Nous reprenons à notre compte la proposition de la Cour des comptes d'harmoniser les conditions d'exonération fiscale et sociale des différentes aides pendant la première année d'existence de l'entreprise. Il faudra prévoir en outre une diminution progressive de ces exonérations pour éviter que de brutaux effets de seuils ne brisent dans son élan la jeune entreprise.
Nous nous félicitons enfin que le Premier ministre ait confié à Karine Berger et Dominique Lefebvre une mission sur l'épargne financière et le financement de l'économie réelle. Sur la base de nos investigations et des recommandations du « Pacte pour la compétitivité de l'industrie française » de M. Louis Gallois, nous préconisons dès maintenant l'utilisation d'une partie des fonds déposés sur les livrets d'assurance-vie en faveur du financement de la création d'entreprises innovantes. Aujourd'hui, seuls 5 % des actifs gérés par les sociétés d'assurance sont investis dans des sociétés non financières françaises.

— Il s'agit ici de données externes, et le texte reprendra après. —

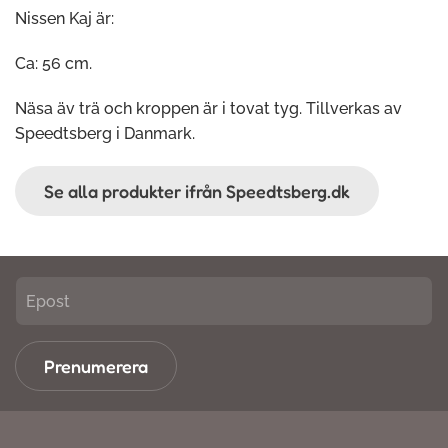
Nissen Kaj är:
Ca: 56 cm.
Näsa äv trä och kroppen är i tovat tyg. Tillverkas av
Speedtsberg i Danmark.
Se alla produkter ifrån Speedtsberg.dk
Prenumerera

Nous insistons dans notre rapport sur la nécessité de donner l'envie d'entreprendre, et je pense que la création d'un statut d'autoentrepreneur était une première avancée en ce sens.
L'une des contributions les plus intéressantes du rapport de la Cour réside dans la prise en compte de la dimension culturelle des conditions de la création d'entreprises : sans esprit d'entreprise, pas d'entrepreneur et pas d'activité nouvelle, aurait pu dire M. de La Palice. Il est nécessaire de promouvoir la culture entrepreneuriale, particulièrement auprès des jeunes, qui représentent le potentiel de création d'entreprises de demain. Il est temps que les mentalités changent, qu'on cesse de considérer les échecs comme définitifs et qu'on donne le goût du risque aux porteurs de projets et aux jeunes. Nous ferions bien de nous inspirer des campagnes d'information et de promotion menées par d'autres pays – je pense à un slogan tel que « Foncez, tout le Québec vous admire ! ». Est-ce que nos entrepreneurs se sentent admirés ?
Afin que les entrepreneurs français se sentent estimés et accompagnés, nous proposons d'encourager les administrations à abandonner la logique du « tout-contrôle » au profit d'une culture de l'accompagnement, ce qui est un moyen de passer d'une société de défiance à une société de confiance. En somme, l'administration devrait aider l'entrepreneur à se mettre aux normes plutôt que de traquer la fraude. J'en profite pour mettre en garde le législateur que nous sommes : au moment où le scandale de la fraude dans la chaîne alimentaire va probablement nous conduire à légiférer afin d'assurer la traçabilité de la viande, nous devons faire attention de ne pas faire peser sur les petits producteurs des normes excessivement rigides.